KESİŞEN YAZGILAR: CALVINO’YA SAYGI

KÜRATÖR: İPEK YEĞİNSÜ

Sanat Konuşmaları: Lara Kamhi & İpek Yeğinsü
19.04.2018

Kesişen Yazgılar Şatosu (1973), yazar Italo Calvino’nun romanda kurguya getirdiği deneysel yaklaşımın en iyi örneklerinden biri. Tarot kartlarının sembolizminden yola çıkan ve ‘semiyotik roman’ olarak da tanımlayabileceğimiz yapıt, “Kesişen Yazgılar Şatosu” ve “Kesişen Yazgılar Meynanesi” olmak üzere, her birinde sekiz farklı öykünün yer aldığı iki bölümden oluşur. Her iki mekanda, bir masanın etrafında toplanmış ve yaşadıkları olayları sözcüklere dökemeyen bir grup insan, öykülerini kartlardaki görsel imgeler üzerinden anlatır. Kartlar sıralandıkça ortaya çıkan kafese benzer strüktür, okuyucuyu da oyuna dahil eden bir arketipler ağı oluşturur. Öyküler yer yer birbirinin içine girer; bazı kartlar farklı anlamlara bürünerek tekrarlanırken, bazıları birden fazla anlatıcının öyküsü için elzem hale gelir. Böylece Calvino’nun tanımıyla ortaya, “her kağıdın anlamının, ondan önce gelen ve onu izleyen kağıtlar dizisindeki yerine bağlı olduğu”  sıradışı bir örüntü çıkar.

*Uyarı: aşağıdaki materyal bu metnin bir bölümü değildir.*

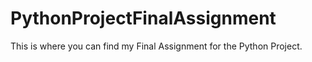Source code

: # PythonProjectFinalAssignment

This is where you can find my Final Assignment for the Python Project.
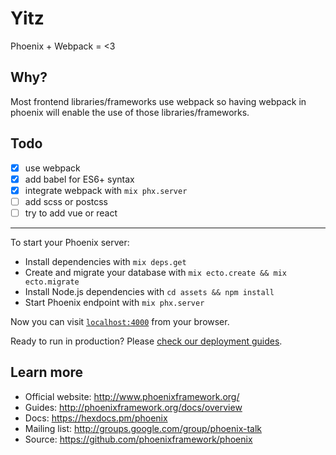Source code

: # Yitz

Phoenix + Webpack = <3

## Why?
Most frontend libraries/frameworks use webpack so having webpack in phoenix will enable the use of those libraries/frameworks.


## Todo
- [x] use webpack
- [x] add babel for ES6+ syntax
- [x] integrate webpack with `mix phx.server`
- [ ] add scss or postcss
- [ ] try to add vue or react

---

To start your Phoenix server:

  * Install dependencies with `mix deps.get`
  * Create and migrate your database with `mix ecto.create && mix ecto.migrate`
  * Install Node.js dependencies with `cd assets && npm install`
  * Start Phoenix endpoint with `mix phx.server`

Now you can visit [`localhost:4000`](http://localhost:4000) from your browser.

Ready to run in production? Please [check our deployment guides](http://www.phoenixframework.org/docs/deployment).

## Learn more

  * Official website: http://www.phoenixframework.org/
  * Guides: http://phoenixframework.org/docs/overview
  * Docs: https://hexdocs.pm/phoenix
  * Mailing list: http://groups.google.com/group/phoenix-talk
  * Source: https://github.com/phoenixframework/phoenix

Yapıttaki öyküler ağını oluşturan imge dizileri, sinematik anlatı ve montaj kavramlarını da gündeme getirir; kartların sıralanışının bir nevi ‘Kuleşov Etkisi’  yarattığını söylemek mümkün. Genel olarak hareketli imge için geçerli sayabileceğimiz bu etki, sergi kurgusunun temelini oluşturuyor. 

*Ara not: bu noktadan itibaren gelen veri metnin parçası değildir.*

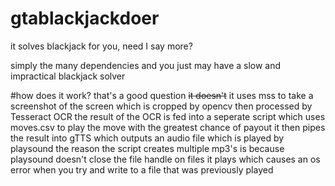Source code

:# gtablackjackdoer
it solves blackjack for you, need I say more?

simply the many dependencies and you just may have a slow and impractical blackjack solver

#how does it work?
that's a good question
~~it doesn't~~
it uses mss to take a screenshot of the screen which is cropped by opencv then processed by Tesseract OCR
the result of the OCR is fed into a seperate script which uses moves.csv to play the move with the greatest chance of payout
it then pipes the result into gTTS which outputs an audio file which is played by playsound
the reason the script creates multiple mp3's is because playsound doesn't close the file handle on files it plays which causes an os error when you try and write to a file that was previously played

Dört haftaya yayılan serginin ilk yarısı kitabın “Kesişen Yazgılar Şatosu”, ikinci yarısı ise “Kesişen Yazgılar Meyhanesi” adlı bölümüyle analojik bir ilişki kuruyor. Her bir bölüm de kendi içinde, iki sanatçının sergi için ürettiği işleri art arda, birer hafta boyunca gösterecek şekilde kurgulandı. Amaç, her bir sanatçının sergi teması öznelinde geliştirdiği önermelerin yanı sıra, yapıtların sergi süreci içindeki diziliminin yarattığı kurgusal etki üzerine düşünmek. Calvino’nun açtığı semiyotik deney alanını, video sanatı bağlamında ‘yazgıları kesişen’ iki ayrı sanatçı ikilisi üzerinden yeniden ziyaret etmek. Küratöryel süreç sırasında, aynı mekanın birkaç ay önce ağırladığı Ergin Çavuşoğlu’nun Desire Lines / Tarot & Chess (2016)  adlı işinin de aynı metne dayandığı bilgisinin keşfi, bu anlam katmanlarına heyecan verici bir yenisini daha ekledi; sergi mekanının, art arda sunduğu görsel imgeye dayalı etkinlikler üzerinden inşa olan kendi öyküsü.

LARA KAMHİ

TRANSPARENCY OF BEING

2018 l çok kanallı video yerleştirme

Transparency of Being, çağımızda iletişim teknolojileri ve ulaşım ağlarının günlük hayatı istilası ile tinselliği arayışımız arasındaki gerilimli ilişki üzerine karşılaştırmalı bir gözlemdir. Lara Kamhi’nin Japonya’da çektiği ve yaşadığımız algısal tüketim çağının kakafonisini yansıtan görüntüler, gerek içeriksel, gerek estetik tercihler bakımından birkaç ana kaynaktan gelip parçalandıktan sonra birbirine karışmış şekilde yeniden birleşen Dadaist bir kolajı andırır. Distopyanın sahiciliğini vurgulamakta aralara serpiştirdiği ütopik öğelerden yararlanan sanatçının, anlatıcı dış seslerden biri olarak Baudrillard’ı seçmesi ise rastlantı değildir. Dijital çağın orijinali olmayan kopyaları, gerçeğin hiç var olmadığı bir simülasyonlar evreni için ideal bir metafor oluşturur.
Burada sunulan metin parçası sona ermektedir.